## THE PROBLEM
Return, without anything added, the lines from the one containing "Find the red" through the end of the entries below, exactly as written.

===== EXERCISE MATERIAL =====

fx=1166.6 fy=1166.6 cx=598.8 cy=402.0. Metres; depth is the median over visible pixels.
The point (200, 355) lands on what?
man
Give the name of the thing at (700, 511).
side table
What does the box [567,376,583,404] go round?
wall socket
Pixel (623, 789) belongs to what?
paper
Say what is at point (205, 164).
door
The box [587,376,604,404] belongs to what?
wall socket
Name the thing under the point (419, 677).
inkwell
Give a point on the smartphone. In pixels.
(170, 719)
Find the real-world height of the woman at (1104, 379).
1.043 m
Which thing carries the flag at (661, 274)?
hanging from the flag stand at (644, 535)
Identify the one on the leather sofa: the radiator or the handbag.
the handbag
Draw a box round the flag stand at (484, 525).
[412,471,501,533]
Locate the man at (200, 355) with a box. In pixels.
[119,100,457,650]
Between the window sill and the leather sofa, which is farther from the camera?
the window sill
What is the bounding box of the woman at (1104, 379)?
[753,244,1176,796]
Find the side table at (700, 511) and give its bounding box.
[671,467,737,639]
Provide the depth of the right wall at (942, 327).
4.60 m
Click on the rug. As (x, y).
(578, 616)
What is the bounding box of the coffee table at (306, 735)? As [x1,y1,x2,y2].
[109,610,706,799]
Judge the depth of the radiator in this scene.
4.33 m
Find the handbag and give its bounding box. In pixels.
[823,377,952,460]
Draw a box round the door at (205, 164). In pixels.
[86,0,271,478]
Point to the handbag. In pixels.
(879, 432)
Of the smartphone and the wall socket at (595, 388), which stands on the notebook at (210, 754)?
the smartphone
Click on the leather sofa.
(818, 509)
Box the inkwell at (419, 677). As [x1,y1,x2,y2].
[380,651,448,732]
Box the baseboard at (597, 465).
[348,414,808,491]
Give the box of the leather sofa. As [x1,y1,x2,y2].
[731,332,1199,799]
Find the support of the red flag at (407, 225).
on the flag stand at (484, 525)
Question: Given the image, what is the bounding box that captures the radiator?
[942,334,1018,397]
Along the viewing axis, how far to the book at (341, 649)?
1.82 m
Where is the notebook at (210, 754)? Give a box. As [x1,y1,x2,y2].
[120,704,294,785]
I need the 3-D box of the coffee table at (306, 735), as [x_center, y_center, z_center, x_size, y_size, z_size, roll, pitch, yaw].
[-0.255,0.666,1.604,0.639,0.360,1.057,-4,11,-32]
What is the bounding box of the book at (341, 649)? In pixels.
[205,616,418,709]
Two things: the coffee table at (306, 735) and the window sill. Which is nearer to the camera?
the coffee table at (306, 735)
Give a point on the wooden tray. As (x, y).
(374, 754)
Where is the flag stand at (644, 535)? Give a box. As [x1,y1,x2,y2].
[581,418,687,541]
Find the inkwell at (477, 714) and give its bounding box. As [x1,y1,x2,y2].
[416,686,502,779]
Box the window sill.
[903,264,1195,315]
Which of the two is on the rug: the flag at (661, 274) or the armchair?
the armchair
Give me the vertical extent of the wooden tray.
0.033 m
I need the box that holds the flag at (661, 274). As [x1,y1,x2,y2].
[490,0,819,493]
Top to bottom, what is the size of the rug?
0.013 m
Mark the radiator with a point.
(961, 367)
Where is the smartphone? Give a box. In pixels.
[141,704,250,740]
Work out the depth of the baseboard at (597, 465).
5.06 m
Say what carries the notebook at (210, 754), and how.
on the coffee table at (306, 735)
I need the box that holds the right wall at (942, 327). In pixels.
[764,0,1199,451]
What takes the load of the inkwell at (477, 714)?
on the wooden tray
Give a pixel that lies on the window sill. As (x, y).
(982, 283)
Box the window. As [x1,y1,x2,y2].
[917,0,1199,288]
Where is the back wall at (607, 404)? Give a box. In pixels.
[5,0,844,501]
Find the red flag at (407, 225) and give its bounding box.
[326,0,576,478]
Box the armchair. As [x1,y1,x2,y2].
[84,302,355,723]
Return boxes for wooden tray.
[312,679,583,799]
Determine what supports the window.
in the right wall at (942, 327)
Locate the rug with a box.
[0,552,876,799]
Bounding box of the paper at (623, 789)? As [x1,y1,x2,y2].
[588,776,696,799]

=====

## TASK OUTPUT
Find the red flag at (407, 225) and give its bounding box.
[326,0,576,478]
Box the armchair. As [x1,y1,x2,y2].
[84,302,355,723]
Return boxes for wooden tray.
[312,679,583,799]
Determine what supports the window.
in the right wall at (942, 327)
Locate the rug with a box.
[0,552,876,799]
Bounding box of the paper at (623, 789)? As [x1,y1,x2,y2].
[588,776,696,799]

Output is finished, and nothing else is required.